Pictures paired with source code

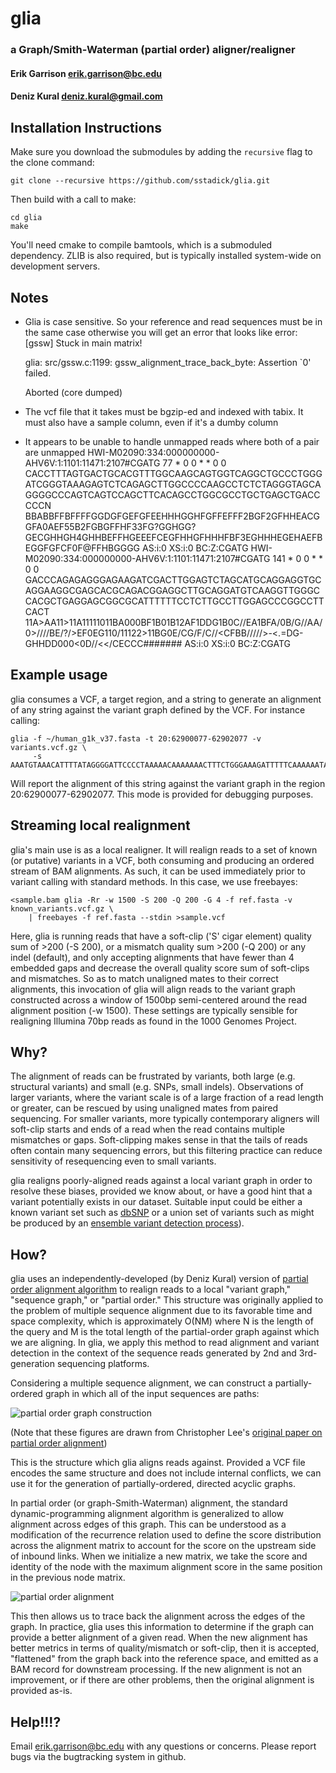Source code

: glia
========
### a Graph/Smith-Waterman (partial order) aligner/realigner

#### Erik Garrison <erik.garrison@bc.edu>
#### Deniz Kural <deniz.kural@gmail.com>

Installation Instructions
----------

Make sure you download the submodules by adding the `recursive` flag to the clone command:

    git clone --recursive https://github.com/sstadick/glia.git

Then build with a call to make:

    cd glia
    make

You'll need cmake to compile bamtools, which is a submoduled dependency.  ZLIB is also required, but is typically installed system-wide on development servers.

Notes
--------
- Glia is case sensitive. So your reference and read sequences must be in the same case otherwise you will get an error that looks like
    error:[gssw] Stuck in main matrix!

    glia: src/gssw.c:1199: gssw_alignment_trace_back_byte: Assertion `0' failed.

    Aborted (core dumped)
- The vcf file that it takes must be bgzip-ed and indexed with tabix. It must also have a sample column, even if it's a dumby column
- It appears to be unable to handle unmapped reads where both of a pair are unmapped
    HWI-M02090:334:000000000-AHV6V:1:1101:11471:2107#CGATG  77      *       0       0       *       *       0       0       CACCTTTAGTGACTGCACGTTTGGCAAGCAGTGGTCAGGCTGCCCTGGGATCGGGTAAAGAGTCTCAGAGCTTGGCCCCAAGCCTCTCTAGGGTAGCAGGGGCCCAGTCAGTCCAGCTTCACAGCCTGGCGCCTGCTGAGCTGACCCCCN      BBABBFFBFFFFGGDGFGEFGFEEHHHGGHFGFFEFFF2BGF2GFHHEACGGFA0AEF55B2FGBGFFHF33FG?GGHGG?GECGHHGH4GHHBEFFHGEEEFCEGFHHGFHHHFBF3EGHHHEGEHAEFBEGGFGFCF0F@FFHBGGGG      AS:i:0  XS:i:0  BC:Z:CGATG
    HWI-M02090:334:000000000-AHV6V:1:1101:11471:2107#CGATG  141     *       0       0       *       *       0       0       GACCCAGAGAGGGAGAAGATCGACTTGGAGTCTAGCATGCAGGAGGTGCAGGAAGGCGAGCACGCAGACGGAGGCTTGCAGGATGTCAAGGTTGGGCCACGCTGAGGAGCGGCGCATTTTTTCCTCTTGCCTTGGAGCCCGGCCTTCACT      11A>AA11>11A11111011BA000BF1B01B12AF1DDG1B0C//EA1BFA/0B/G//AA/0>////BE/?/>EF0EG110/11122>11BG0E/CG/F/C//<CFBB/////>-<.=DG-GHHDD000<0D//<</CECCC#######      AS:i:0  XS:i:0  BC:Z:CGATG


Example usage
--------

glia consumes a VCF, a target region, and a string to generate an alignment of any string against the variant graph defined by the VCF.  For instance calling:

    glia -f ~/human_g1k_v37.fasta -t 20:62900077-62902077 -v variants.vcf.gz \
         -s AAATGTAAACATTTTATAGGGGATTCCCCTAAAAACAAAAAAACTTTCTGGGAAAGATTTTTCAAAAAATAAAA

Will report the alignment of this string against the variant graph in the region 20:62900077-62902077.  This mode is provided for debugging purposes.

Streaming local realignment
--------

glia's main use is as a local realigner.  It will realign reads to a set of known (or putative) variants in a VCF, both consuming and producing an ordered stream of BAM alignments.  As such, it can be used immediately prior to variant calling with standard methods.  In this case, we use freebayes:

    <sample.bam glia -Rr -w 1500 -S 200 -Q 200 -G 4 -f ref.fasta -v known_variants.vcf.gz \
        | freebayes -f ref.fasta --stdin >sample.vcf

Here, glia is running reads that have a soft-clip ('S' cigar element) quality sum of >200 (-S 200), or a mismatch quality sum >200 (-Q 200) or any indel (default), and only accepting alignments that have fewer than 4 embedded gaps and decrease the overall quality score sum of soft-clips and mismatches.  So as to match unaligned mates to their correct alignments, this invocation of glia will align reads to the variant graph constructed across a window of 1500bp semi-centered around the read alignment position (-w 1500).  These settings are typically sensible for realigning Illumina 70bp reads as found in the 1000 Genomes Project.

Why?
--------

The alignment of reads can be frustrated by variants, both large (e.g. structural variants) and small (e.g. SNPs, small indels).  Observations of larger variants, where the variant scale is of a large fraction of a read length or greater, can be rescued by using unaligned mates from paired sequencing.  For smaller variants, more typically contemporary aligners will soft-clip starts and ends of a read when the read contains multiple mismatches or gaps.  Soft-clipping makes sense in that the tails of reads often contain many sequencing errors, but this filtering practice can reduce sensitivity of resequencing even to small variants.

glia realigns poorly-aligned reads against a local variant graph in order to resolve these biases, provided we know about, or have a good hint that a variant potentially exists in our dataset.  Suitable input could be either a known variant set such as [dbSNP](https://www.ncbi.nlm.nih.gov/projects/SNP/) or a union set of variants such as might be produced by an [ensemble variant detection process](https://github.com/ekg/1000G-integration)).

How?
--------

glia uses an independently-developed (by Deniz Kural) version of [partial order alignment algorithm](http://bioinformatics.oxfordjournals.org/content/18/3/452.short) to realign reads to a local "variant graph," "sequence graph," or "partial order."  This structure was originally applied to the problem of multiple sequence alignment due to its favorable time and space complexity, which is approximately O(NM) where N is the length of the query and M is the total length of the partial-order graph against which we are aligning.  In glia, we apply this method to read alignment and variant detection in the context of the sequence reads generated by 2nd and 3rd-generation sequencing platforms.

Considering a multiple sequence alignment, we can construct a partially-ordered graph in which all of the input sequences are paths:

<img src="http://i.imgur.com/kZk6UJo.png" alt="partial order graph construction">

(Note that these figures are drawn from Christopher Lee's [original paper on partial order alignment](http://bioinformatics.oxfordjournals.org/content/18/3/452.short))

This is the structure which glia aligns reads against.  Provided a VCF file encodes the same structure and does not include internal conflicts, we can use it for the generation of partially-ordered, directed acyclic graphs.

In partial order (or graph-Smith-Waterman) alignment, the standard dynamic-programming alignment algorithm is generalized to allow alignment across edges of this graph.  This can be understood as a modification of the recurrence relation used to define the score distribution across the alignment matrix to account for the score on the upstream side of inbound links.  When we initialize a new matrix, we take the score and identity of the node with the maximum alignment score in the same position in the previous node matrix.

<img src="http://i.imgur.com/uZXH9MW.png" alt="partial order alignment">

This then allows us to trace back the alignment across the edges of the graph.  In practice, glia uses this information to determine if the graph can provide a better alignment of a given read.  When the new alignment has better metrics in terms of quality/mismatch or soft-clip, then it is accepted, "flattened" from the graph back into the reference space, and emitted as a BAM record for downstream processing.  If the new alignment is not an improvement, or if there are other problems, then the original alignment is provided as-is.

Help!!!?
--------

Email <erik.garrison@bc.edu> with any questions or concerns.  Please report bugs via the bugtracking system in github.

- [Instructions for the task]: Write all the lines above out again exactly, minus the images.

- [Solution]:
Source code

: glia
========
### a Graph/Smith-Waterman (partial order) aligner/realigner

#### Erik Garrison <erik.garrison@bc.edu>
#### Deniz Kural <deniz.kural@gmail.com>

Installation Instructions
----------

Make sure you download the submodules by adding the `recursive` flag to the clone command:

    git clone --recursive https://github.com/sstadick/glia.git

Then build with a call to make:

    cd glia
    make

You'll need cmake to compile bamtools, which is a submoduled dependency.  ZLIB is also required, but is typically installed system-wide on development servers.

Notes
--------
- Glia is case sensitive. So your reference and read sequences must be in the same case otherwise you will get an error that looks like
    error:[gssw] Stuck in main matrix!

    glia: src/gssw.c:1199: gssw_alignment_trace_back_byte: Assertion `0' failed.

    Aborted (core dumped)
- The vcf file that it takes must be bgzip-ed and indexed with tabix. It must also have a sample column, even if it's a dumby column
- It appears to be unable to handle unmapped reads where both of a pair are unmapped
    HWI-M02090:334:000000000-AHV6V:1:1101:11471:2107#CGATG  77      *       0       0       *       *       0       0       CACCTTTAGTGACTGCACGTTTGGCAAGCAGTGGTCAGGCTGCCCTGGGATCGGGTAAAGAGTCTCAGAGCTTGGCCCCAAGCCTCTCTAGGGTAGCAGGGGCCCAGTCAGTCCAGCTTCACAGCCTGGCGCCTGCTGAGCTGACCCCCN      BBABBFFBFFFFGGDGFGEFGFEEHHHGGHFGFFEFFF2BGF2GFHHEACGGFA0AEF55B2FGBGFFHF33FG?GGHGG?GECGHHGH4GHHBEFFHGEEEFCEGFHHGFHHHFBF3EGHHHEGEHAEFBEGGFGFCF0F@FFHBGGGG      AS:i:0  XS:i:0  BC:Z:CGATG
    HWI-M02090:334:000000000-AHV6V:1:1101:11471:2107#CGATG  141     *       0       0       *       *       0       0       GACCCAGAGAGGGAGAAGATCGACTTGGAGTCTAGCATGCAGGAGGTGCAGGAAGGCGAGCACGCAGACGGAGGCTTGCAGGATGTCAAGGTTGGGCCACGCTGAGGAGCGGCGCATTTTTTCCTCTTGCCTTGGAGCCCGGCCTTCACT      11A>AA11>11A11111011BA000BF1B01B12AF1DDG1B0C//EA1BFA/0B/G//AA/0>////BE/?/>EF0EG110/11122>11BG0E/CG/F/C//<CFBB/////>-<.=DG-GHHDD000<0D//<</CECCC#######      AS:i:0  XS:i:0  BC:Z:CGATG


Example usage
--------

glia consumes a VCF, a target region, and a string to generate an alignment of any string against the variant graph defined by the VCF.  For instance calling:

    glia -f ~/human_g1k_v37.fasta -t 20:62900077-62902077 -v variants.vcf.gz \
         -s AAATGTAAACATTTTATAGGGGATTCCCCTAAAAACAAAAAAACTTTCTGGGAAAGATTTTTCAAAAAATAAAA

Will report the alignment of this string against the variant graph in the region 20:62900077-62902077.  This mode is provided for debugging purposes.

Streaming local realignment
--------

glia's main use is as a local realigner.  It will realign reads to a set of known (or putative) variants in a VCF, both consuming and producing an ordered stream of BAM alignments.  As such, it can be used immediately prior to variant calling with standard methods.  In this case, we use freebayes:

    <sample.bam glia -Rr -w 1500 -S 200 -Q 200 -G 4 -f ref.fasta -v known_variants.vcf.gz \
        | freebayes -f ref.fasta --stdin >sample.vcf

Here, glia is running reads that have a soft-clip ('S' cigar element) quality sum of >200 (-S 200), or a mismatch quality sum >200 (-Q 200) or any indel (default), and only accepting alignments that have fewer than 4 embedded gaps and decrease the overall quality score sum of soft-clips and mismatches.  So as to match unaligned mates to their correct alignments, this invocation of glia will align reads to the variant graph constructed across a window of 1500bp semi-centered around the read alignment position (-w 1500).  These settings are typically sensible for realigning Illumina 70bp reads as found in the 1000 Genomes Project.

Why?
--------

The alignment of reads can be frustrated by variants, both large (e.g. structural variants) and small (e.g. SNPs, small indels).  Observations of larger variants, where the variant scale is of a large fraction of a read length or greater, can be rescued by using unaligned mates from paired sequencing.  For smaller variants, more typically contemporary aligners will soft-clip starts and ends of a read when the read contains multiple mismatches or gaps.  Soft-clipping makes sense in that the tails of reads often contain many sequencing errors, but this filtering practice can reduce sensitivity of resequencing even to small variants.

glia realigns poorly-aligned reads against a local variant graph in order to resolve these biases, provided we know about, or have a good hint that a variant potentially exists in our dataset.  Suitable input could be either a known variant set such as [dbSNP](https://www.ncbi.nlm.nih.gov/projects/SNP/) or a union set of variants such as might be produced by an [ensemble variant detection process](https://github.com/ekg/1000G-integration)).

How?
--------

glia uses an independently-developed (by Deniz Kural) version of [partial order alignment algorithm](http://bioinformatics.oxfordjournals.org/content/18/3/452.short) to realign reads to a local "variant graph," "sequence graph," or "partial order."  This structure was originally applied to the problem of multiple sequence alignment due to its favorable time and space complexity, which is approximately O(NM) where N is the length of the query and M is the total length of the partial-order graph against which we are aligning.  In glia, we apply this method to read alignment and variant detection in the context of the sequence reads generated by 2nd and 3rd-generation sequencing platforms.

Considering a multiple sequence alignment, we can construct a partially-ordered graph in which all of the input sequences are paths:

<img src="http://i.imgur.com/kZk6UJo.png" alt="partial order graph construction">

(Note that these figures are drawn from Christopher Lee's [original paper on partial order alignment](http://bioinformatics.oxfordjournals.org/content/18/3/452.short))

This is the structure which glia aligns reads against.  Provided a VCF file encodes the same structure and does not include internal conflicts, we can use it for the generation of partially-ordered, directed acyclic graphs.

In partial order (or graph-Smith-Waterman) alignment, the standard dynamic-programming alignment algorithm is generalized to allow alignment across edges of this graph.  This can be understood as a modification of the recurrence relation used to define the score distribution across the alignment matrix to account for the score on the upstream side of inbound links.  When we initialize a new matrix, we take the score and identity of the node with the maximum alignment score in the same position in the previous node matrix.

<img src="http://i.imgur.com/uZXH9MW.png" alt="partial order alignment">

This then allows us to trace back the alignment across the edges of the graph.  In practice, glia uses this information to determine if the graph can provide a better alignment of a given read.  When the new alignment has better metrics in terms of quality/mismatch or soft-clip, then it is accepted, "flattened" from the graph back into the reference space, and emitted as a BAM record for downstream processing.  If the new alignment is not an improvement, or if there are other problems, then the original alignment is provided as-is.

Help!!!?
--------

Email <erik.garrison@bc.edu> with any questions or concerns.  Please report bugs via the bugtracking system in github.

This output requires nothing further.